Some APs running AOS-10.5.0.0 crashed and rebooted unexpectedly. The log files listed the reason as Panic: Ktrace core monitor: cpu0 hung for 45 seconds, hung cpu count: 1 Warm-reset. When tunnel was down between the AP and HPE Aruba Networking Central, SPU printed multiple error logs as the packets in SPU have no encrypt key. Too many logs caused the CPU to hang.

The issue was resolved by reducing the SPU print.

AOS-246329

The stateful-dot1x process crashed unexpectedly for HPE Aruba Networking branch gateways running AOS-10.4.0.1 or later versions. This issue occurred because lists of Value Pairs were never freed for a stateful-dot1x process, which led to the Out of Memory (OOM) state in the regular dot1x processes.
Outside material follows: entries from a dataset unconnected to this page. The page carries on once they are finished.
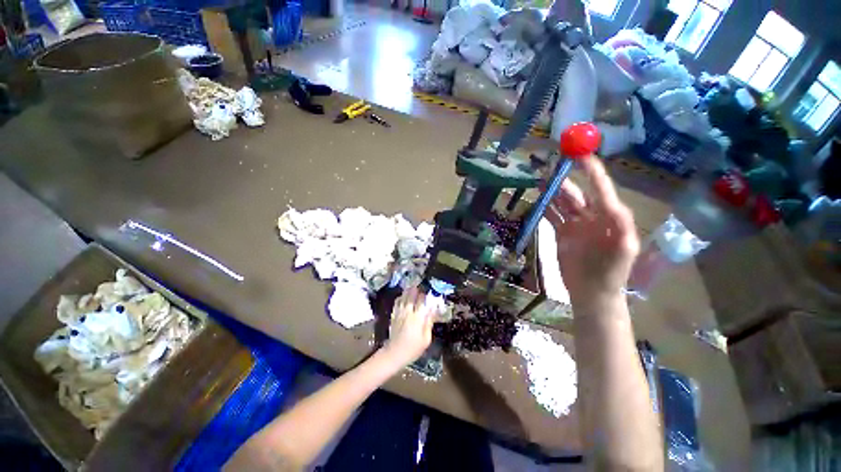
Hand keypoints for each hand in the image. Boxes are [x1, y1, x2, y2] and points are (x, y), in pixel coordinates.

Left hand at [382, 287, 433, 366]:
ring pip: (403, 297)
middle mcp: (408, 312)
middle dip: (416, 289)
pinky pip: (397, 302)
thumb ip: (429, 323)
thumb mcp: (426, 339)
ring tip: (412, 287)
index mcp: (417, 317)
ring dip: (408, 291)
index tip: (429, 293)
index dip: (425, 295)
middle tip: (420, 287)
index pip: (422, 300)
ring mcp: (399, 312)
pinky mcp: (394, 315)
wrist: (394, 353)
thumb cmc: (413, 348)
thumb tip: (433, 311)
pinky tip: (403, 296)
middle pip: (411, 295)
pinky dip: (401, 297)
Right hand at [544, 157, 639, 303]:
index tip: (582, 155)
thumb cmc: (611, 272)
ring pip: (561, 203)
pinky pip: (551, 216)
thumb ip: (621, 227)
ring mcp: (575, 225)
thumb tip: (613, 203)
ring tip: (540, 180)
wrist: (592, 292)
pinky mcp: (561, 233)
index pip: (600, 189)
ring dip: (552, 191)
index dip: (592, 172)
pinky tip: (537, 200)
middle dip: (564, 180)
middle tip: (550, 168)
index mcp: (610, 217)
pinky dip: (544, 208)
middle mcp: (592, 216)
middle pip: (576, 193)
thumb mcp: (623, 250)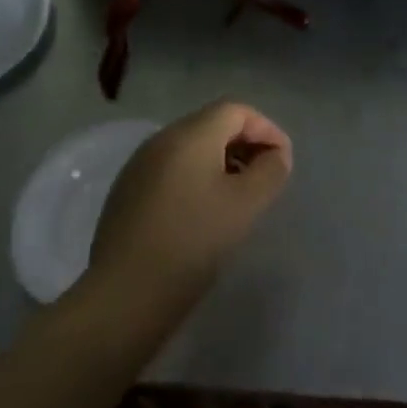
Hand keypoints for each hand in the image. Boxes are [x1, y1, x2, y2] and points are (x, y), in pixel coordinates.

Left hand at [81, 100, 292, 314]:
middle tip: (265, 177)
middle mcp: (160, 140)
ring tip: (239, 196)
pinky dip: (196, 178)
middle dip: (245, 144)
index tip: (282, 161)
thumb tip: (275, 156)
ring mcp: (138, 166)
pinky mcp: (126, 192)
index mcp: (190, 135)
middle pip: (212, 124)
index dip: (266, 129)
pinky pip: (171, 169)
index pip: (236, 110)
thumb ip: (271, 170)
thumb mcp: (247, 204)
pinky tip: (204, 212)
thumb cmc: (193, 242)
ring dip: (222, 162)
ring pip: (191, 147)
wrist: (124, 297)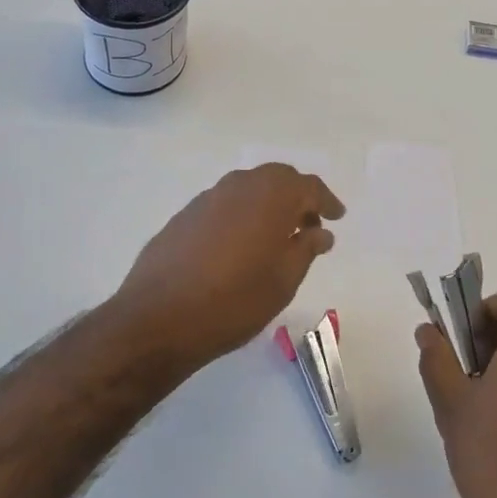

The issue was resolved by freeing the Value Pairs for stateful users.

AOS-246381

A few users were unable to access the Overlay Captive Portal page when MAC authentication and encryption such as WPA2-PSK or WPA3-SAE were enabled. This issue occurred because the client was unable to pass traffic after a MAC authentication failure. This issue was observed in APs running AOS-10.4.0.0 or later versions.

The fix ensures that Overlay Captive Portal SSID works correctly when MAC authentication is enabled.

AOS-246395

HPE Aruba Networking 9240 gateways running AOS-10.4.0.1 or later versions failed to detect the SFP module after being upgraded. This was due to a software issue that caused the gateway to hang. Additionally, a hardware issue prevented the gateway from reading the SFP module after the gateway was restarted. The fix ensures that the gateway detects the SFP module after a power cycle.

AOS-246529

A few AP-515 access points running AOS-10.4.0.2or later versions dropped client traffic due to low memory. This issue occurred because the allocated buffer memory for the wired server leader request PAPI message was not freed when the PAPI message failed to send, which caused a memory leak.

The issue was resolved by adding a code to free the allocated buffer memory in case of a PAPI message send failure.

AOS-246625

When the client device was idle for more than 15 minutes, it got disconnected from the network and the user had to log in again. This issue was observed in SD-WAN topology with Branch Gateway and VPNC. The issue occurred because of a mismatch between the IPsec-map/route version with the version stored in the session entry.

The resolution handles the IPsec-map/route version mismatch correctly.

AOS-247346

Tunnel flap was observed between the gateway and AP after upgrading to AOS-10.4.0.2. When the tunnel in survived mode received the OTO config, the rapper side sent the rekey success event to the ATA. But the ATA did not apply the key from rapper side causing a heartbeat miss.

The fix ensures that the rapper key is applied to the key tunnel.

AOS-247389

Two APs generated the same identifier for their IoT radios. This could impact the functioning of applications like Meridian App, which relies on a unique IoT radio identifier. The fix ensures that the IoT radio identifier is unique for each AP.